A Study of Sorafenib in Patients With Chemonaive Metastatic Uveal Melanoma
Status:
Unknown status
Trial end date:
2017-06-01
Target enrollment:
Participant gender:
Summary
Uveal melanoma is the most common primary intra-ocular malignancy in adults with an incidence
of 0.6 - 0.7 per 100,000 per year.
Prognosis of metastatic uveal melanoma is poor. In retrospective analyses a median survival
time after detection of metastases of 5 months (Flaherty et al, 1998) and 7 months (Kath et
al, 1993) was reported. For patients receiving no treatment reported median survival was 2.0
months compared with 5.2 months for those receiving treatment for metastases (Gragoudas et
al, 1991).
Up to now there is no established treatment of metastatic uveal melanoma.
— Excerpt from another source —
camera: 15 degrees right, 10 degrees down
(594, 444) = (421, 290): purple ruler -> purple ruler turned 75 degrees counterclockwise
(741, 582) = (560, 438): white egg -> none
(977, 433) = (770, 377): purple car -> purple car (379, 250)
Some therapeutic
approaches with locoregional treatment or systemic chemotherapy have been undertaken:
In case of metastatic disease which is confined to the liver in about 85% of patients with
uveal melanoma surgical resection led to a median survival of 14 months (Mariani et al, 2009)
or 19 months and a 5-year survival rate of 22% in a selected patient population (Adam et al,
2006).
As locoregional treatment option treatment with fotemustine via direct intra-arterial hepatic
infusion was investigated and led to a median survival of 15 months (Peters et al, 2006).
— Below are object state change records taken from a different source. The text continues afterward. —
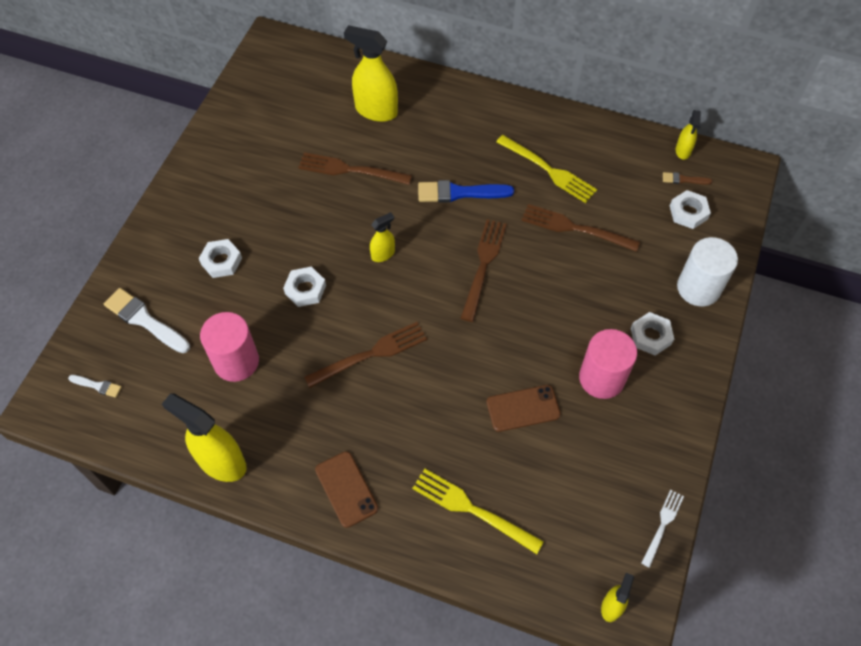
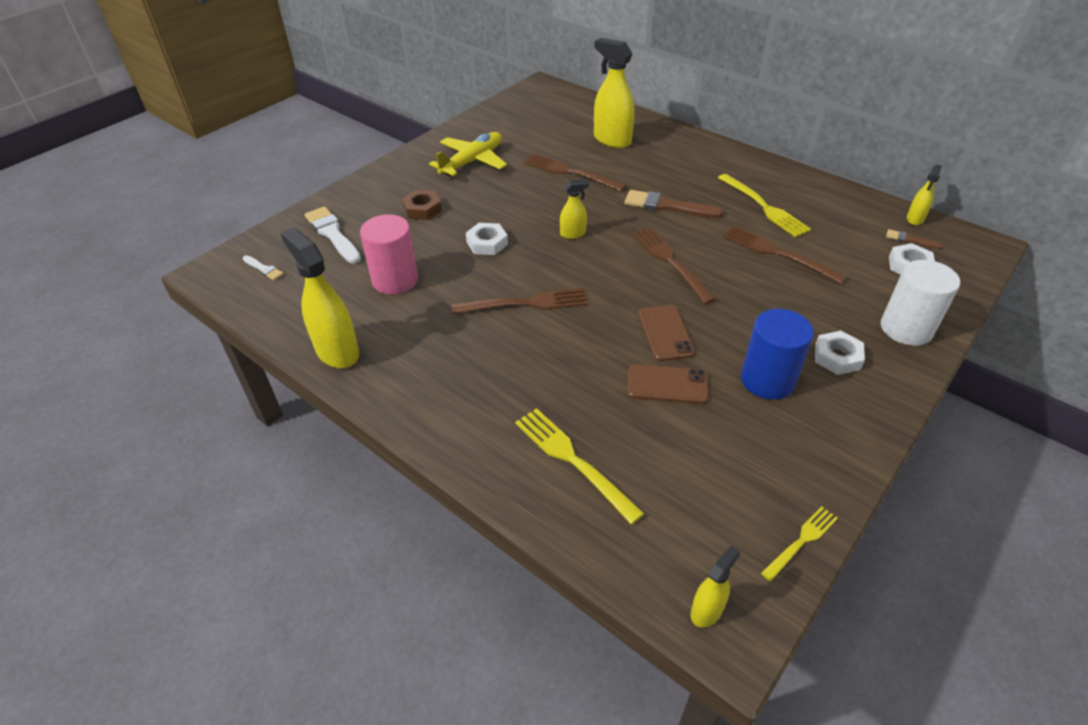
camera: 20 degrees right, 15 degrees down
(221, 261) = (422, 209): white nut -> brown nut
(244, 179) = (472, 161): none -> yellow plane
(346, 489) = (446, 405): brown phone -> brown phone (665, 333)
(459, 193) = (667, 206): blue brush -> brown brush
(483, 265) = (670, 261): brown fork -> brown fork turned 60 degrees counterclockwise
(601, 378) = (767, 380): pink cylinder -> blue cylinder
(662, 525) = (801, 541): white fork -> yellow fork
This was not a randomized trial, but a report on 101 consecutive treated patients. Additional
debulking surgery was performed whenever feasible.
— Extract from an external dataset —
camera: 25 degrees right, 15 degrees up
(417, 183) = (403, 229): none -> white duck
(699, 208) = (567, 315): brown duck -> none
A randomized phase III trial comparing intra-arterial hepatic fotemustine administration with
intravenous systemic fotemustine and overall survival as primary endpoint is still ongoing
(EORTC 18021).
Thus, no systemic chemotherapy is approved for metastatic uveal melanoma. Although no
specific genes have been linked to the pathogenesis of uveal melanoma, preclinical studies
suggest potential benefit of inhibitors of Bcl-2, ubiquitin-proteasome, histone deactylase,
mitogen-activated protein kinase and phosphatidylinositol-3-kinase-AKT pathways, and receptor
tyrosine kinases.
Thus, sorafenib as inhibitor of b-Raf and Raf-1 (c-Raf or c-Raf-1), pro-angiogenic vascular
endothelial growth factor receptor (VEGFR), and platelet-derived growth factor receptor
(PDGFR) may potentially lead to a benefit for patients with metastatic uveal melanoma in
terms of disease control and prolongation of survival.